◆ YOUR INSTRUCTIONS ◆
Read through the listing below and copy each line in which the word "yellow" occurs.

◆ INFORMATION SUPPLIED ◆
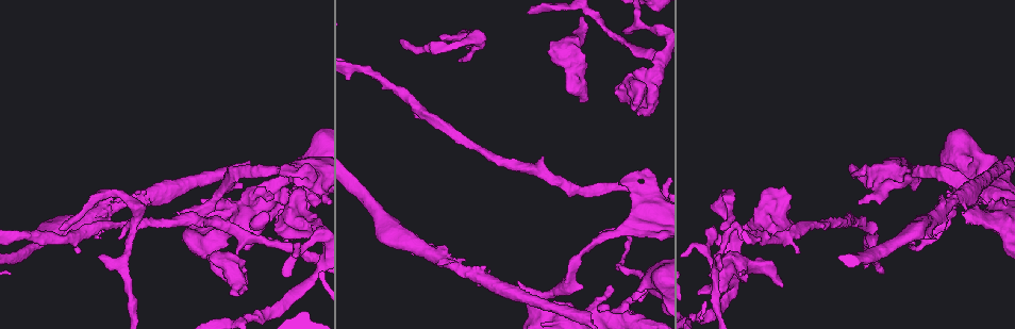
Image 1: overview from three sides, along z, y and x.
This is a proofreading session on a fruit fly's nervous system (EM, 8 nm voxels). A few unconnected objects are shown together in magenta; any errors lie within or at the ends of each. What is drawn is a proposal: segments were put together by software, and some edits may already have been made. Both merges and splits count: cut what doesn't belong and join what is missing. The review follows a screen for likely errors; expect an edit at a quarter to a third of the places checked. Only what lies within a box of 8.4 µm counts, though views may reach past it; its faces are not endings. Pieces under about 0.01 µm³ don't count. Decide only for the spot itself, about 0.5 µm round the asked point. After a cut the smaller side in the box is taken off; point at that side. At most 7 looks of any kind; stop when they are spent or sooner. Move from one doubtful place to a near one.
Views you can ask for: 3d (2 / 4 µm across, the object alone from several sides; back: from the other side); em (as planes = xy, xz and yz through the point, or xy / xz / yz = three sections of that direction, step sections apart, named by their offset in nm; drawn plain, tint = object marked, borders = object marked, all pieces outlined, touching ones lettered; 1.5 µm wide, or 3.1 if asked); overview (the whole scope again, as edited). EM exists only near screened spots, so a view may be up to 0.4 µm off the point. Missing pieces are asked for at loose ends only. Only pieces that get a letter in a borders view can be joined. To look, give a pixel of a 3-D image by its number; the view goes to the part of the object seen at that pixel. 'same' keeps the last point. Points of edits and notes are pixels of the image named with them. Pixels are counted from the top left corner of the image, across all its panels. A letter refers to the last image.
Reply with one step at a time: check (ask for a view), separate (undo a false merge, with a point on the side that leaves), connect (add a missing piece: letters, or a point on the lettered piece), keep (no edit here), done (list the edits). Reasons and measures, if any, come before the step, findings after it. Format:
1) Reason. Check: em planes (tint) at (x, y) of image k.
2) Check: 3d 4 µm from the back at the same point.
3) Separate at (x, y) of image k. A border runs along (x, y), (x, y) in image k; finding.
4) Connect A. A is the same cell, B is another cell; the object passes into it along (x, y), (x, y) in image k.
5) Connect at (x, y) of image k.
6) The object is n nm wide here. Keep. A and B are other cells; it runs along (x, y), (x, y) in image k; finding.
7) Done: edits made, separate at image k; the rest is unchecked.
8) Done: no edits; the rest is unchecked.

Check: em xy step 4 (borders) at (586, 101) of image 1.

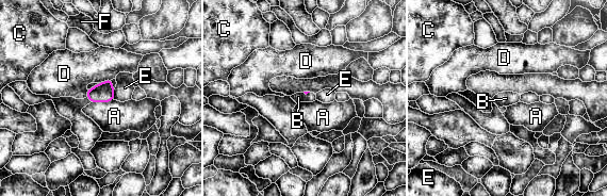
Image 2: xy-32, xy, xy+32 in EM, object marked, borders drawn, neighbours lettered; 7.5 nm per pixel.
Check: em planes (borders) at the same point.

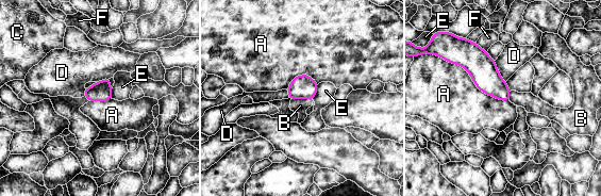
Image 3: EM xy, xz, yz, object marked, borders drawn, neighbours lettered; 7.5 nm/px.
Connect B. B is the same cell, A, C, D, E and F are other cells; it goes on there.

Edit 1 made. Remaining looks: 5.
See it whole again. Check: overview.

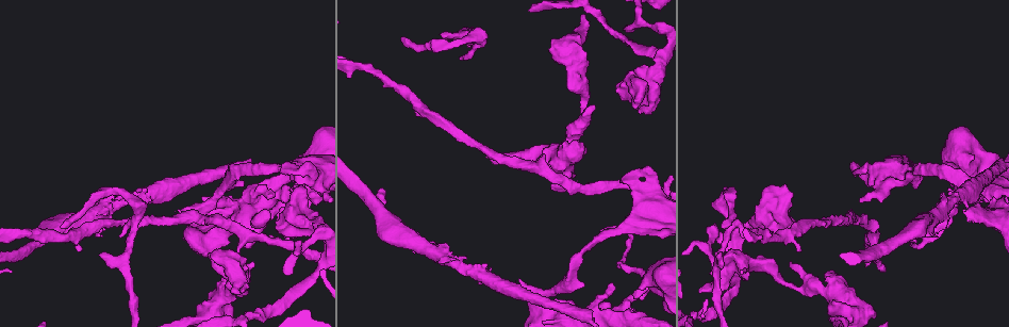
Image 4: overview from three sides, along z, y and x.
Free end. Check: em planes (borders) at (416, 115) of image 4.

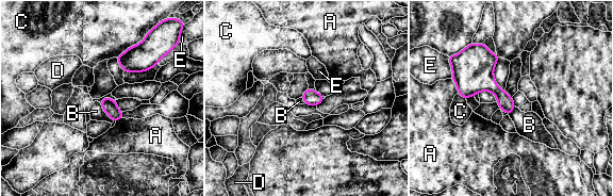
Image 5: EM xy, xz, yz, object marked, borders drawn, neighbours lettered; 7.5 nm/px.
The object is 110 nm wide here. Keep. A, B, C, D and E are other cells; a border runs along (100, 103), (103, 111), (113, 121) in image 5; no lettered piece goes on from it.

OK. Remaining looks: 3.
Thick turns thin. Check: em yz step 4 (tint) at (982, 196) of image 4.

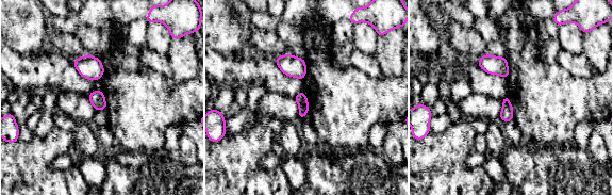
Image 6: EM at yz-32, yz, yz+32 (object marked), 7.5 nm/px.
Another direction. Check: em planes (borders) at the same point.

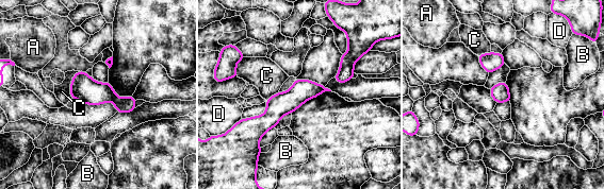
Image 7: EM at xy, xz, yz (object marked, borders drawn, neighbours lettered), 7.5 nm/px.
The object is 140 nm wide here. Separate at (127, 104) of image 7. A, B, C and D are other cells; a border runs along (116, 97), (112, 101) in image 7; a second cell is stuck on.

==

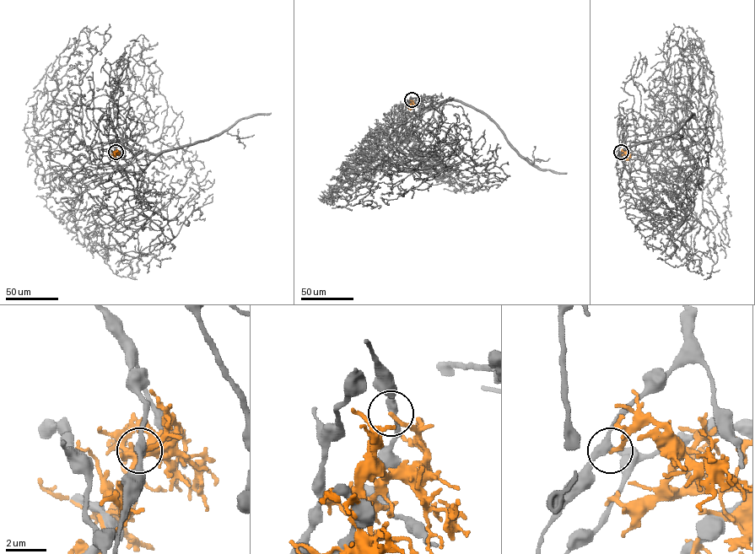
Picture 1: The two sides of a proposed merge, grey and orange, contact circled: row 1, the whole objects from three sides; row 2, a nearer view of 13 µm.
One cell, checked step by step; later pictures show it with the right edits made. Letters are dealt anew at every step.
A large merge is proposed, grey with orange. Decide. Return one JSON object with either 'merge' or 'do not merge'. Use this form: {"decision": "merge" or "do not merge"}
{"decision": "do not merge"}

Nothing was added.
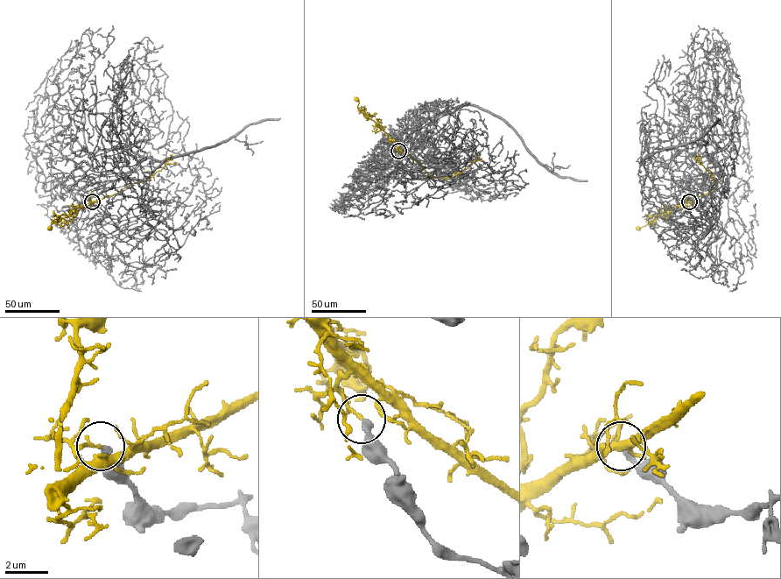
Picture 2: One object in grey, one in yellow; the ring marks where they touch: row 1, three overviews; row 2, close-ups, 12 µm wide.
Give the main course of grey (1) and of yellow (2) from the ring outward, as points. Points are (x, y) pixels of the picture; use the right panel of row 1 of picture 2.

◆ EXERCISE RESPONSE ◆
Picture 2: One object in grey, one in yellow; the ring marks where they touch: row 1, three overviews; row 2, close-ups, 12 µm wide.
Give the main course of grey (1) and of yellow (2) from the ring outward, as points. Points are (x, y) pixels of the picture; use the right panel of row 1 of picture 2.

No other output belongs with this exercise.